╭─ EXTRACT PROVIDED
Search code examples
rdata.tableffffbase

Data.table setDT functionality in ff/ffbase R packages


Calculate column of conditional means, in ff/ffbase packages. I'm searching for functionality in ff/ffbase packages, which allow me for data manipulation similar to carried below with data.table package :

library(data.table)
irisdf <- as.data.table(iris)
class(irisdf)
#"ffdf"
irisdf[,  NewMean:= mean(Sepal.Length), Species] 

There is a function for conditional mean in ffbase, but, that creates vector of length of number of classes in irisdf[,5]:

condMean(x = irisdf[,1], index = irisdf[,5], na.rm = FALSE)

, and not new vector of length of nrow(irisdf).

As @BondedDust suggested ave(base) gives right output :

VectorOfMeans <- ave(irisdf[,1], irisdf[,5], FUN=mean)

so the final question is, how to add VectorOfMeans to irisdf, I've tried below code, which works :

irisdf=as.ffdf(iris)
VectorOfMeans <- as.ffdf(as.ff(ave(irisdf[,1], irisdf[,5], FUN=mean)))
irisdf <- cbind.ffdf2(df,VectorOfMeans )
╰─
TASKS TO PERFORM ::
- a) Please reproduce the ff/ffbase question, everything from "library(data.table)" down to "na.rm = FALSE)".
- b) Summarize the ff/ffbase question in two sentences.
╭─ LISTED ENTRIES
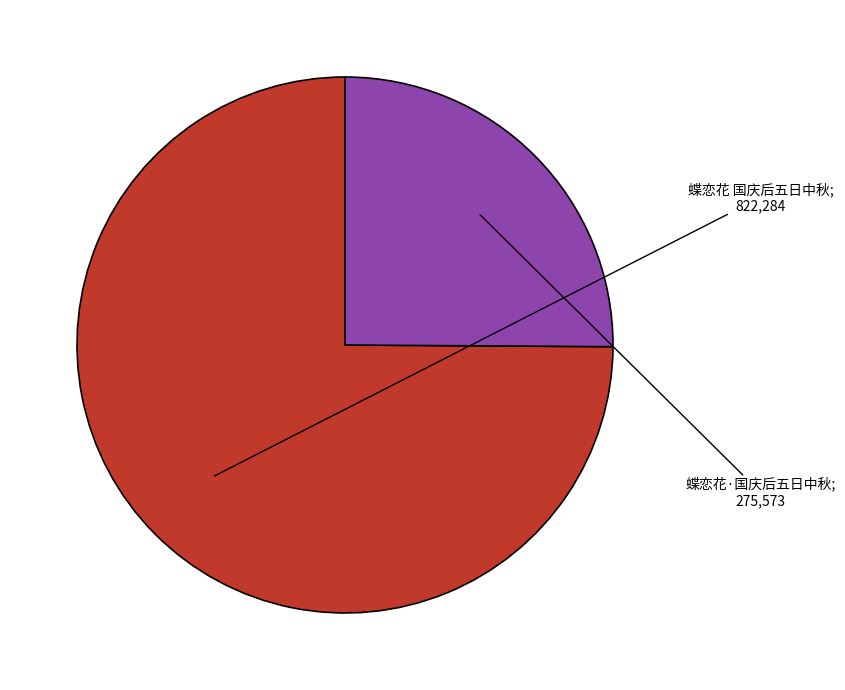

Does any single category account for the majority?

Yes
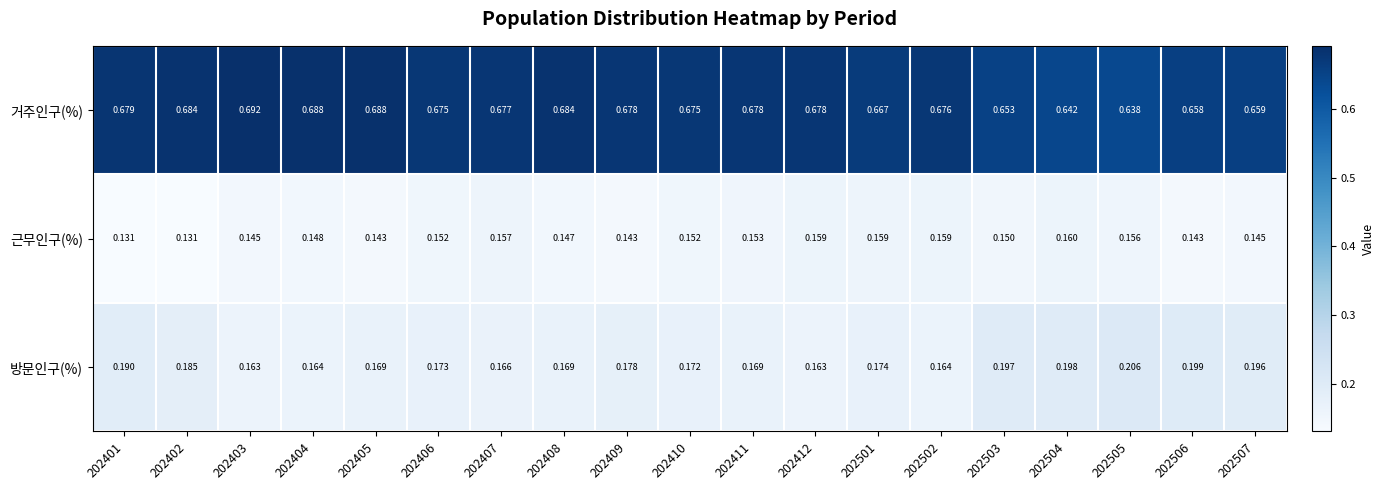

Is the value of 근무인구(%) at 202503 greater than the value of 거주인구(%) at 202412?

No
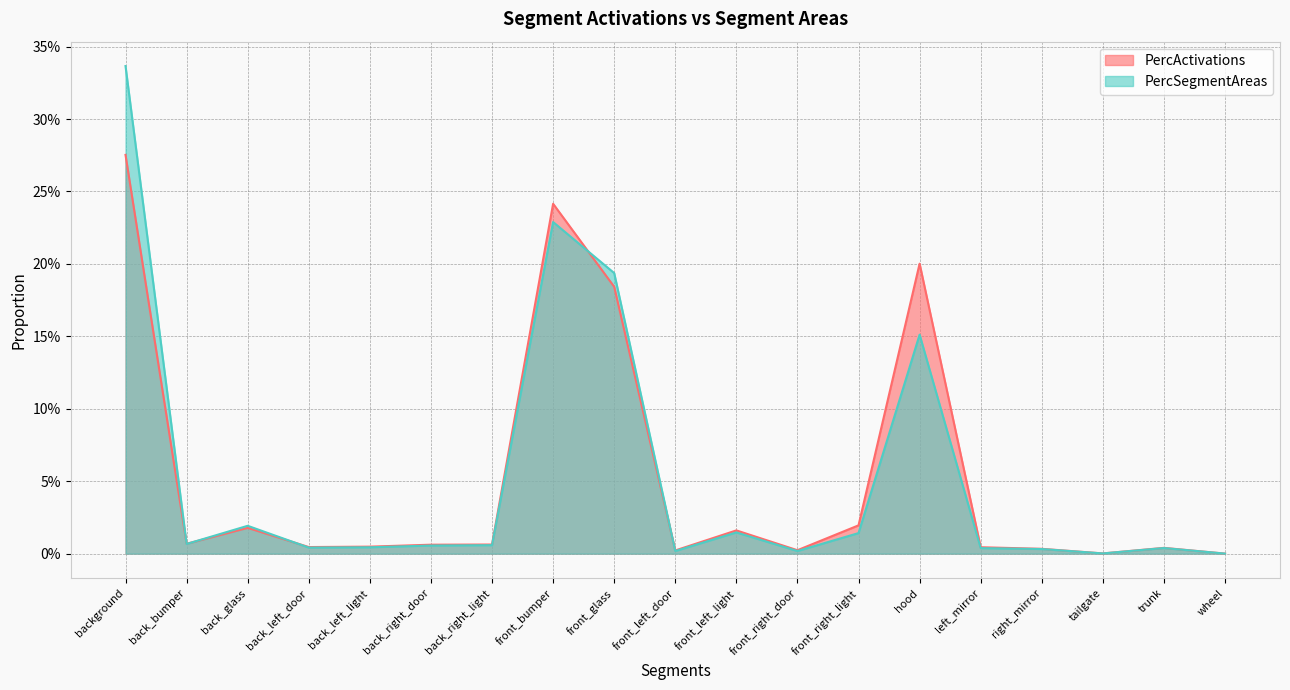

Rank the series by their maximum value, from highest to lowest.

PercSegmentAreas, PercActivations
╰─
╭─ LISTED ENTRIES
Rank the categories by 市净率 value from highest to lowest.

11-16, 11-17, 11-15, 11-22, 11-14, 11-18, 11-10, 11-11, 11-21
╰─
╭─ LISTED ENTRIES
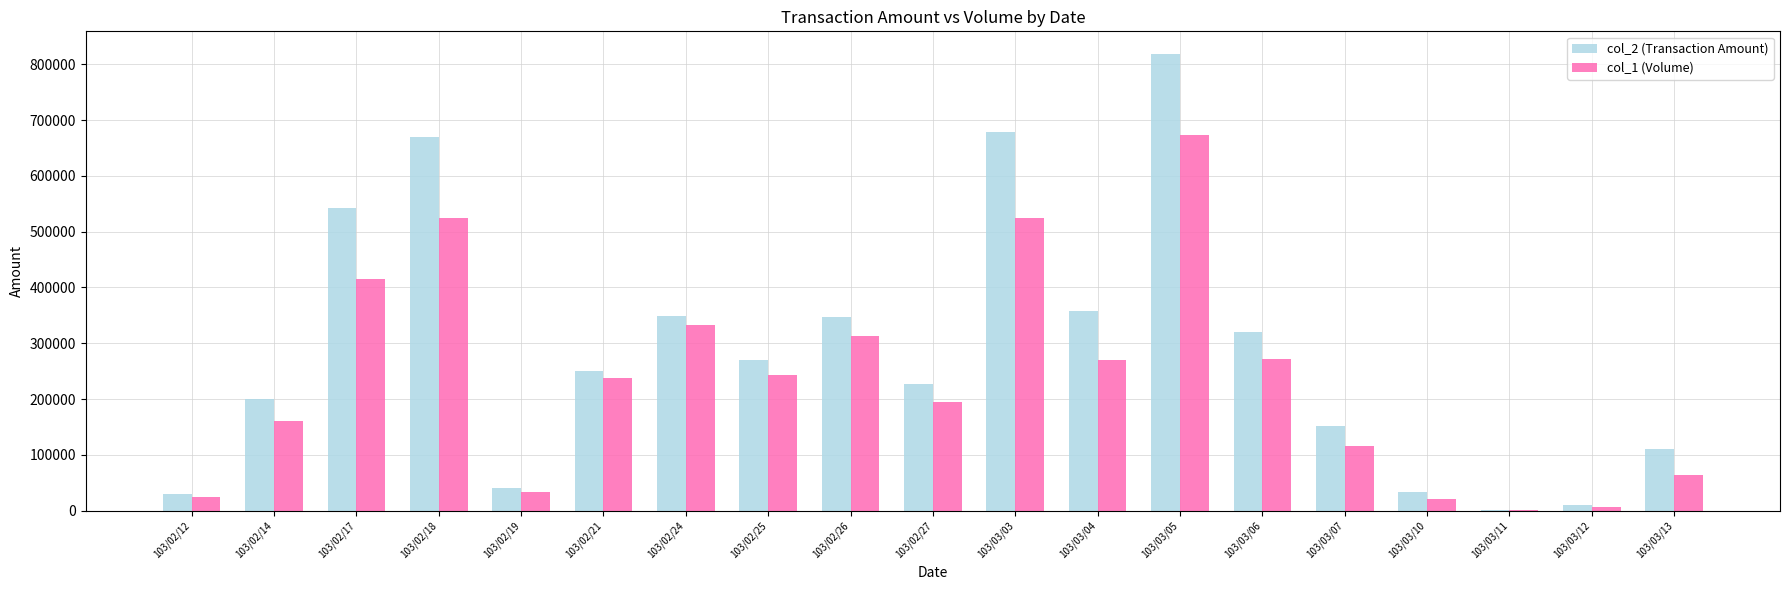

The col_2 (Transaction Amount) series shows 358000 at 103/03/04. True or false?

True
╰─
SOLUTION LIST ::
- a)
library(data.table)
irisdf <- as.data.table(iris)
class(irisdf)
#"ffdf"
irisdf[,  NewMean:= mean(Sepal.Length), Species] 

There is a function for conditional mean in ffbase, but, that creates vector of length of number of classes in irisdf[,5]:

condMean(x = irisdf[,1], index = irisdf[,5], na.rm = FALSE)

- b) The poster wants a way in the ff/ffbase packages to add a column of conditional means, as the data.table syntax does for the iris data. The ffbase function condMean returns one value per class rather than a vector as long as the data, but base R's ave gives the right output, and the poster shows working code that converts that result with as.ffdf and binds it to the data with cbind.ffdf2.